DNS-over-TLS Resolvers

DNS-over-TLS Resolvers are available at RIPE 78 on a best-effort basis. They are available on TCP port 853, on the same IPv4 / IPv6 addresses as the regular DNS resolvers:

  • 2001:67c:64:53::53:1
  • 2001:67c:64:53::53:2
  • 193.0.31.237
  • 193.0.31.238

These experimental resolvers are using Knot-resolver and provide the following security and privacy-related features:

  • DNS-over-TLS
  • DNSSEC validation
  • Aggressive Use of DNSSEC-Validated Cache
  • Qname Minimisation

To use them, you need client software such as Unbound or Stubby, configured to forward upstream queries to these resolvers over TLS. They use a LetsEncrypt certificate, with a TLS hostname of:

nscache.ripemtg.ripe.net

For strict verification, your client should use CA-based verification for this hostname. Do not configure an SPKI pinset, as we may change the certificate at any time.

An example Stubby config:

upstream_recursive_servers:
  - address_data: 2001:67c:64:53::53:1
    tls_auth_name: "nscache.ripemtg.ripe.net"
  - address_data: 2001:67c:64:53::53:2
    tls_auth_name: "nscache.ripemtg.ripe.net"
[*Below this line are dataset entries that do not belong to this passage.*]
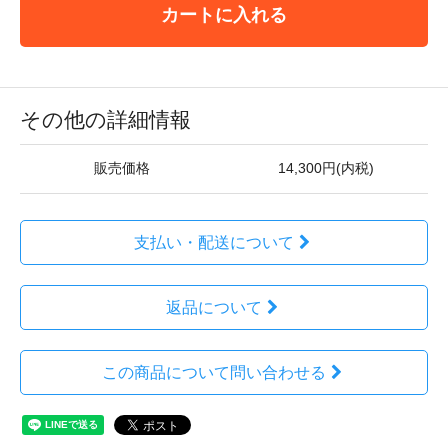
カートに入れる
その他の詳細情報
販売価格
14,300円(内税)
支払い・配送について
返品について
この商品について問い合わせる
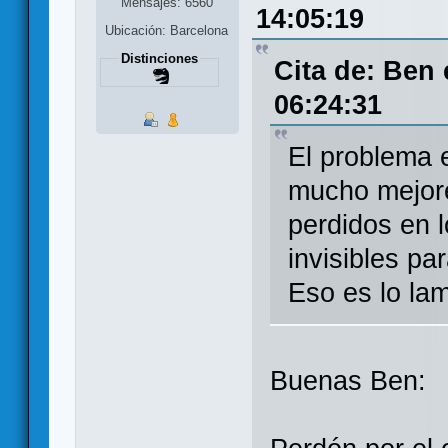
Mensajes: 6560
14:05:19
Ubicación: Barcelona
Distinciones
Cita de: Ben
06:24:31
El problema 
mucho mejore
perdidos en 
invisibles pa
Eso es lo la
Buenas Ben:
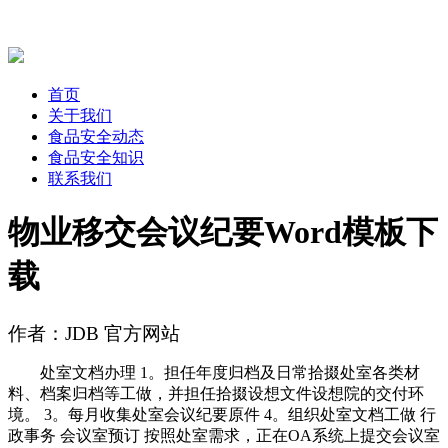
首页
关于我们
食品安全动态
食品安全知识
联系我们
物业移交会议纪要Word模板下
载
作者：JDB 官方网站
处室文档办理 1。担任年度归档及日常拾掇处室各类材
料、档案归档等工做，并担任拾掇设想文件设想院的交付环
境。 3。每月收集处室会议纪要原件 4。组织处室文档工做 行
政事务 会议室预订 按照处室需求，正在OA系统上提交会议室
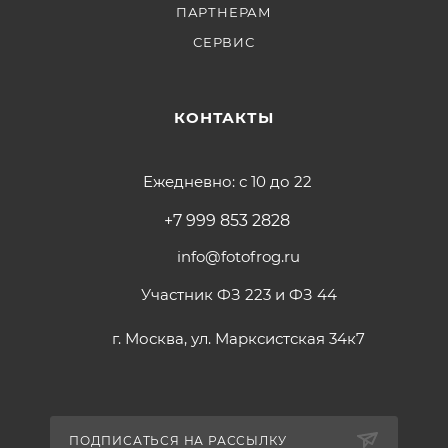
ПАРТНЕРАМ
СЕРВИС
КОНТАКТЫ
Ежедневно: с 10 до 22
+7 999 853 2828
info@fotofrog.ru
Участник ФЗ 223 и ФЗ 44
г. Москва, ул. Марксистская 34к7
ПОДПИСАТЬСЯ НА РАССЫЛКУ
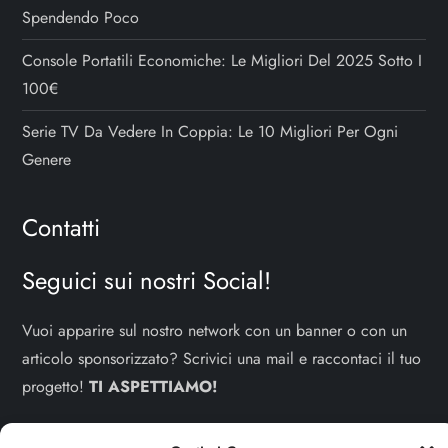
Spendendo Poco
Console Portatili Economiche: Le Migliori Del 2025 Sotto I
100€
Serie TV Da Vedere In Coppia: Le 10 Migliori Per Ogni
Genere
Contatti
Seguici sui nostri Social!
Vuoi apparire sul nostro network con un banner o con un
articolo sponsorizzato? Scrivici una mail e raccontaci il tuo
progetto!
TI ASPETTIAMO!
info e contatti:
staff@dojoblog.it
For more information about configuring clients, you can visit:
https://dnsprivacy.org/wiki/display/DP/DNS+Privacy+Clients

Presentation from Colin Petrie at RIPE 76:
Deploying DNS over TLS for the RIPE Meeting

Troubleshooting

The RIPE NCC staff can only offer limited support for investigating problems with these resolvers.

If your issue is related to client configuration, please see the available documentation linked above, or for further support, contact the DNS Working Group.
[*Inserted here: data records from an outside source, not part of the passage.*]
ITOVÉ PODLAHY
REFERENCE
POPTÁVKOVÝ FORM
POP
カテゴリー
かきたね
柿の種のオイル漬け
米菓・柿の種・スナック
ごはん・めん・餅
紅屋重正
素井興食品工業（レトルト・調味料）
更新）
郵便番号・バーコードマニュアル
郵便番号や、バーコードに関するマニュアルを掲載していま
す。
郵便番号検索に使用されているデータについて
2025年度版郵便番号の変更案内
There may be issues resolving certain domain names due to interactions with Qname Minimisation (which is an experimental protocol).
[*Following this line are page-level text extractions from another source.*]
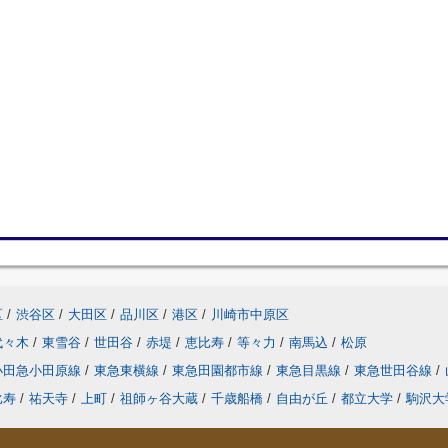
区
/
渋谷区
/
大田区
/
品川区
/
港区
/
川崎市中原区
代々木
/
東雪谷
/
世田谷
/
赤堤
/
恵比寿
/
等々力
/
南馬込
/
松原
小田急小田原線
/
東急東横線
/
東急田園都市線
/
東急目黒線
/
東急世田谷線
/
比寿
/
祐天寺
/
上町
/
祖師ヶ谷大蔵
/
千歳船橋
/
自由が丘
/
都立大学
/
駒沢大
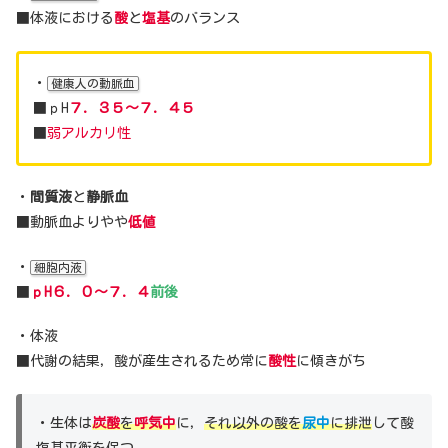
■体液における
酸
と
塩基
のバランス
・
健康人の動脈血
■ｐH
７．３５～７．４５
■
弱アルカリ性
・
間質液
と
静脈血
■動脈血よりやや
低値
・
細胞内液
■
ｐH６．０～７．４
前後
・体液
■代謝の結果，酸が産生されるため常に
酸性
に傾きがち
・生体は
炭酸
を
呼気中
に，
それ以外の酸を
尿中
に排泄
して酸
塩基平衡を保つ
If these issues cause you a problem, please fall back to using the regular resolvers and send a report of the problem to opsmtg [at] ripe [dot] net. If the problem is with the resolver software we are using, it is unlikely we will be able to fix it during the meeting. You can also discuss any issues encountered on the DNS Working Group Mailing List.

Background

This service has been set up for RIPE 78 as an experimental service at the request of the DNS Working Group Co-Chairs.